Sri Lankan priest and writer (1902–1998)

Fr. Marcelline Jayakody (Sinhala: මර්සලින් ජයකොඩි පියතුමා) (3 June 1902 ─ January 15, 1998) was a Sri Lankan Catholic priest, musician, lyricist, author, journalist and an exponent of indigenous culture. He belonged to the Catholic Religious Congregation of the Missionary Oblates of Mary Immaculate (OMI). He is attributed with the epithet 'පන්සලේ පියතුමා' (Pansale Piyathuma - Priest in the Temple). Ven. Dr.

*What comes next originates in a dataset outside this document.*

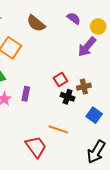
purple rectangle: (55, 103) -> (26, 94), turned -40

Ittapane Dhammalankara Thera authored a book on Jayakody's life, මල් පැලේ උපන් පන්සලේ පියතුමා, (Malpale Upan Pansale Piyathuma), which is recorded as the first book in the world by a Buddhist prelate on a Catholic priest.

== Passion Play of Duwa ==
Jayakody served as the head priest in Duwa, Sri Lanka in 1939. Duwa is the Passion Play Village of Sri Lanka. Originally, the play used traditional puppets as actors. Jayakody wrote the original script for a passion play, influenced by Fr. Jacome Gonsalves, and composed new hymns to the traditional "Pasan". He next introduced live male and female actors instead of puppets. Eventually there were over 250 live actors taking the place of puppets in his adaptation of Dorothy L. Sayers's The Man Born to Be King (Dukprathi Prasangaya in Sinhala). The Duwa passion play was considered as the greatest passion show in Asia at that time.

== Awards ==
- In 1979, his poetry book Muthu (Pearls) won the National State Literary Award (the first Catholic priest to have won a state award).
- In 1982, he was honoured with the title "Kalasuri" by the state, and "Kithu Nandana Pranamaya" by the Catholic Church for his contributions to arts and culture for over six decades.
- In 1983, he won the Ramon Magsaysay Award, considered the Asian Nobel Prize, (along with , a medal and a citation) in Manila, Philippines in the category of Journalism, Literature, and the Creative Communication Arts (JLCCA) as appeared on the List of Ramon Magsaysay Award winners.